SM UB-16 - Early Career

Early Career

The submarine was commissioned into the German Imperial Navy as SM UB-16 on 12 May 1915 under the command of Oberleutnant zur See (Oblt.) Hans Valentiner, a 26-year-old first-time U-boat commander. On 1 June, UB-16 joined the Flanders Flotilla (German: U-boote des Marinekorps U-Flotille Flandern), which had been organized on 29 March. When UB-16 joined the flotilla, Germany was in the midst of its first submarine offensive, begun in February. During this campaign, enemy vessels in the German-defined war zone (German: Kriegsgebiet), which encompassed all waters around the United Kingdom, were to be sunk. Vessels of neutral countries were not to be attacked unless they definitively could be identified as enemy vessels operating under a false flag.

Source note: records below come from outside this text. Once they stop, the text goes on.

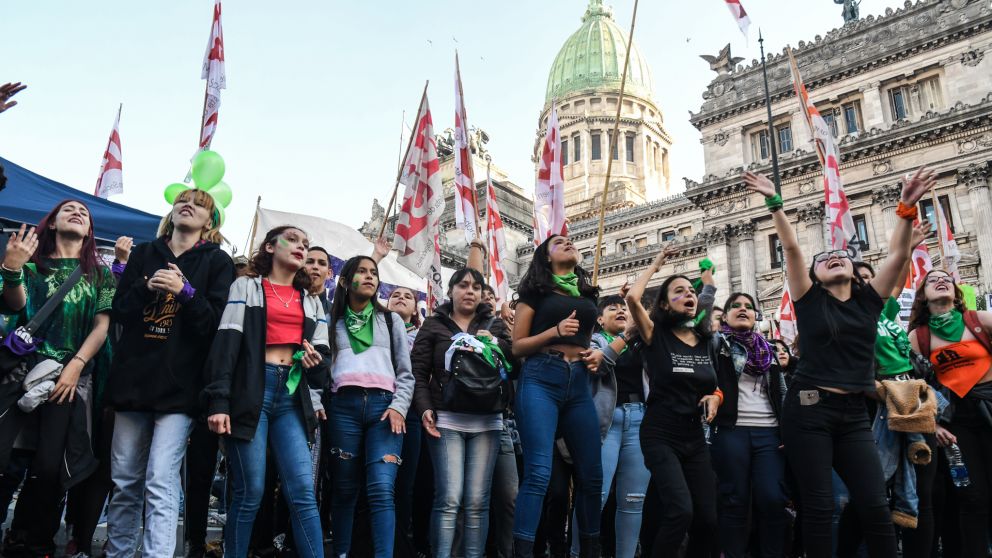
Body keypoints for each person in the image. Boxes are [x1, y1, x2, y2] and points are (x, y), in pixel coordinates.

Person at [743, 167, 932, 558]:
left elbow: (898, 255)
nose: (833, 257)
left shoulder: (869, 301)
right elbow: (792, 249)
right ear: (814, 275)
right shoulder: (809, 300)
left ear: (853, 272)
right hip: (808, 411)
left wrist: (906, 207)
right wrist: (774, 201)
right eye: (824, 258)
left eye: (840, 256)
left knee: (875, 504)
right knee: (820, 505)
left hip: (853, 415)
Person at [105, 188, 234, 557]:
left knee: (161, 479)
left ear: (209, 221)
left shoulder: (217, 262)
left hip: (181, 388)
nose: (187, 205)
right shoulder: (145, 253)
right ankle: (117, 552)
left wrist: (186, 292)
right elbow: (120, 311)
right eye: (182, 200)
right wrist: (147, 287)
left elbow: (214, 325)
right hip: (133, 382)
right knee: (125, 480)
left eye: (199, 204)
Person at [203, 225, 330, 558]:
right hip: (251, 391)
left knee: (303, 492)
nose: (301, 246)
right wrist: (219, 400)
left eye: (306, 243)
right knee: (250, 492)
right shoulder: (246, 286)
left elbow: (323, 359)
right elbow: (226, 343)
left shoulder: (312, 300)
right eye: (293, 239)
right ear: (270, 247)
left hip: (291, 395)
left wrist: (313, 361)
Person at [0, 201, 114, 557]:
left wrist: (76, 365)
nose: (77, 212)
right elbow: (15, 305)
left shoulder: (100, 275)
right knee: (7, 461)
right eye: (68, 209)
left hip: (69, 380)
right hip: (23, 375)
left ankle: (31, 541)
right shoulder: (31, 266)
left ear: (90, 230)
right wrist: (12, 269)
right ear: (52, 223)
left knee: (50, 468)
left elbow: (102, 327)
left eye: (84, 211)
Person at [510, 234, 603, 558]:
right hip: (541, 378)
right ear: (546, 257)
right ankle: (523, 552)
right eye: (558, 242)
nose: (568, 243)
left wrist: (595, 354)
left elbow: (587, 338)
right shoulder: (534, 292)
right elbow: (517, 346)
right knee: (538, 473)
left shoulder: (587, 293)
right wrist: (554, 332)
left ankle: (590, 551)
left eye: (570, 241)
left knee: (592, 475)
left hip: (579, 383)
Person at [625, 247, 721, 558]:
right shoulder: (655, 334)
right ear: (665, 304)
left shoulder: (705, 340)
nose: (688, 294)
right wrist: (656, 262)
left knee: (707, 519)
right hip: (660, 434)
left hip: (694, 437)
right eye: (678, 291)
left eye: (691, 291)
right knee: (680, 511)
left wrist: (714, 396)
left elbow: (714, 385)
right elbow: (633, 299)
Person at [411, 266, 513, 558]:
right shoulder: (433, 325)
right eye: (463, 285)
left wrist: (495, 343)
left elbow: (514, 363)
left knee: (477, 502)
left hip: (488, 421)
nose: (470, 291)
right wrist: (424, 408)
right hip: (446, 420)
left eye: (476, 287)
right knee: (449, 499)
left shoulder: (494, 324)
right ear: (450, 291)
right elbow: (418, 372)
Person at [327, 255, 414, 558]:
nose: (369, 277)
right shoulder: (331, 321)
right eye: (361, 272)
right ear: (344, 281)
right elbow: (322, 368)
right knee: (344, 489)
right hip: (343, 408)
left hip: (384, 411)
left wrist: (399, 407)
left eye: (373, 272)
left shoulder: (391, 320)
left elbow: (405, 373)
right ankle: (341, 553)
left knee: (381, 489)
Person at [908, 269, 992, 556]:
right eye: (932, 280)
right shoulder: (918, 337)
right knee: (972, 496)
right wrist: (933, 425)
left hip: (989, 409)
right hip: (956, 424)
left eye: (946, 278)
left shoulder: (980, 321)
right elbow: (914, 388)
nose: (940, 281)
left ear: (956, 293)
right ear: (923, 295)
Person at [568, 292, 648, 558]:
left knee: (633, 500)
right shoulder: (593, 341)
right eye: (612, 309)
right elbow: (598, 366)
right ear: (600, 319)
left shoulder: (642, 343)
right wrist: (626, 336)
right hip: (606, 422)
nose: (621, 311)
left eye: (623, 308)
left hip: (639, 420)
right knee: (596, 495)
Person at [710, 292, 788, 558]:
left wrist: (786, 430)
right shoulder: (717, 345)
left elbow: (781, 392)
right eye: (735, 306)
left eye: (749, 306)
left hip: (769, 433)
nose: (743, 309)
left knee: (773, 498)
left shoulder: (768, 349)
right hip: (731, 432)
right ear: (725, 316)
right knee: (735, 500)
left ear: (757, 315)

On 3 June, two days after joining the flotilla, Valentiner and UB-16 sank three British fishing vessels while patrolling between 40 and 50 nautical miles (74 and 93 km) off Lowestoft. All three of the sunken ships were smacks—sailing vessels traditionally rigged with red ochre sails—which were stopped, boarded by crewmen from UB-16, and sunk with explosives. On 12 June, UB-16 torpedoed and sank the 3,027-ton British cargo ship Leuctra 1.5 nautical miles (2.8 km) from the Shipwash Lightship. Nine days later, the U-boat torpedoed the British steamer Tunisiana off Lowestoft. After being hit, the 4,220-ton ship's master beached her on Barnard Sands to save the cargo of wheat shipped from Montreal, but the ship was a complete loss. Tunisiana was the largest ship sunk by UB-16. In her first month of action, UB-16's totals were five ships sunk of 7,432 tons, more than half of the flotilla's June total of 14,080 tons. No lives were lost on any of UB-16's June victims.

UB-16's next two successes came on consecutive days in late July. On the 27th, Westward Ho!, a 57-ton smack was boarded and sunk by UB-16's crew 25 nautical miles (46 km) southeast of Lowestoft. The following day, the 1,821-ton Mangara was torpedoed without warning one-quarter nautical mile (500 m) from the Sizewell Buoy at Aldeburgh. Eleven men died when the ship and her cargo of iron ore were sent to the bottom.

Although the Flanders Flotilla sank 31 ships in August, UB-16 did not add to that total. In a four-day span in September, however, she accounted for three of the eight ships sunk by the flotilla during the month. On the 7th, she sank two more fishing smacks, Emblem and Victorious, 44 nautical miles (81 km) from Lowestoft. On 10 September, UB-16 sank the 51-ton Nimrod in the same vicinity.

Germany's submarine offensive was suspended on 18 September by the chief of the Admiralstab, Admiral Henning von Holtzendorff, in response to American demands after German submarines had sunk the Cunard Line steamer Lusitania in May 1915 and other high profile sinkings in August and September. Holtzendorff's directive from ordered all U-boats out of the English Channel and the South-Western Approaches and required that all submarine activity in the North Sea be conducted strictly along prize regulations. UB-16 did not sink any vessels over the next four months, but resumed attacks on 18 January 1916, sinking three more smacks—Evelyn, Foam Crest, and Sunshine—between 25 and 35 nautical miles (46 and 65 km) from Lowestoft.